Two formal attempts have been made to adapt cormix to tidal situations. The Delaware River Basin Commission (DRBC) undertook an effort to automate Version 2.10 of cormix for mixing zone evaluations in tidal waters, specifically the Delaware River Estuary, and to provide post-processing capabilities (DRBC, 1995). The fundamental approach was simply to run multiple cormix simulations at even time intervals throughout a tidal cycle, while the preprocessing program adjusted ambient water heights and velocity parameters automatically. This method produces the normal cormix prediction files; however, the user must interpret the data and apply it case by case to understand the plume dynamics. In some cases, the DRBC tidal version can be a useful screening tool, but for shallow surface discharges it forces assumptions about changes in water depth in the discharge channel that may not be realistic. In addition, the DRBC version tends to cause computer malfunctions for some simulations.

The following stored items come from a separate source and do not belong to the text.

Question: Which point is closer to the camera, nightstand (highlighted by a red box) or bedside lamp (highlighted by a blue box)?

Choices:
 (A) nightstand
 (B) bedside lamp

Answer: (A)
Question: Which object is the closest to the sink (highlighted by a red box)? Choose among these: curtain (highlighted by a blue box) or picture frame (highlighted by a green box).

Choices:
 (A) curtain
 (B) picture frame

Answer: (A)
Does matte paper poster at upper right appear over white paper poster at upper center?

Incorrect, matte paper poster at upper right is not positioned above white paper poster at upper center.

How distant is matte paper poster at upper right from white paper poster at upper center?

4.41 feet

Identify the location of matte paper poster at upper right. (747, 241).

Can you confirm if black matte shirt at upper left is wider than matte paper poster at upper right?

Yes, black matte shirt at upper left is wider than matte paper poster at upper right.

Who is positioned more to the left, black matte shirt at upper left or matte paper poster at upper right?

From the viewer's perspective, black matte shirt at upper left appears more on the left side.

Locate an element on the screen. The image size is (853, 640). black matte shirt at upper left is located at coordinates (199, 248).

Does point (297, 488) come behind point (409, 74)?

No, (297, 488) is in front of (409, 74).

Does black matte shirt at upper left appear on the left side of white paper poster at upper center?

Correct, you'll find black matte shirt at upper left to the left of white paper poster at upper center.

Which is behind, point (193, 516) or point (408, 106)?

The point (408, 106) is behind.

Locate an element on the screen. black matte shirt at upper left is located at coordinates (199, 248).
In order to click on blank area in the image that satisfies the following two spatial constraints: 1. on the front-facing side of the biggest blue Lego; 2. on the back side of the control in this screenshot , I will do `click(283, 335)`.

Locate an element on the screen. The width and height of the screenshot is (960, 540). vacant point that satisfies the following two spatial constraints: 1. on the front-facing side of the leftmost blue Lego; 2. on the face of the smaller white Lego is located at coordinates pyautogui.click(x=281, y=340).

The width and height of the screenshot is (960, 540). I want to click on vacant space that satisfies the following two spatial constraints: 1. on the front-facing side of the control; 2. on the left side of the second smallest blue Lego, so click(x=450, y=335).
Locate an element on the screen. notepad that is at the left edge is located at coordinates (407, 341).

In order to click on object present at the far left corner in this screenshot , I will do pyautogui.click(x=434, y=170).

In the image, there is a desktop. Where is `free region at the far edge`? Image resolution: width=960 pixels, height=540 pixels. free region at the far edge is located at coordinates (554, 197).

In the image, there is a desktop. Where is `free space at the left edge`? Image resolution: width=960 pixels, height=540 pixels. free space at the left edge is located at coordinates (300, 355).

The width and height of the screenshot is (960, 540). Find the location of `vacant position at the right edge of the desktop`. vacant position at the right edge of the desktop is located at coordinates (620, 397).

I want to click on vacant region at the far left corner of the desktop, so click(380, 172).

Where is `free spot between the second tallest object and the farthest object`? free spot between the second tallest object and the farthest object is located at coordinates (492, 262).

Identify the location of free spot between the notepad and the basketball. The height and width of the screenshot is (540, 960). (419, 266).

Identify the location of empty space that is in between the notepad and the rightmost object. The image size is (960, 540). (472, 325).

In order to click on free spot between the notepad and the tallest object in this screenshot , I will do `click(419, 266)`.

In a separate effort, PPRP funded the cormix team at Cornell to develop and incorporate a module to deal with tidal situations, particularly with respect to heated discharges of power plant cooling water (Nash and Jirka, 1995). This work, incorporated in cormix Version 3.20 used in the present study, developed a model of plume behavior during tidal current reversal. On the basis of laboratory experiments, a set of pseudo- steady-state variables were defined to allow the standard cormix solutions to be modified for some tidal effects. These modifications can improve the plume boundary predictions in the interval near slack tide but do not account for thermal build-up and re-entrainment over multiple tidal cycles.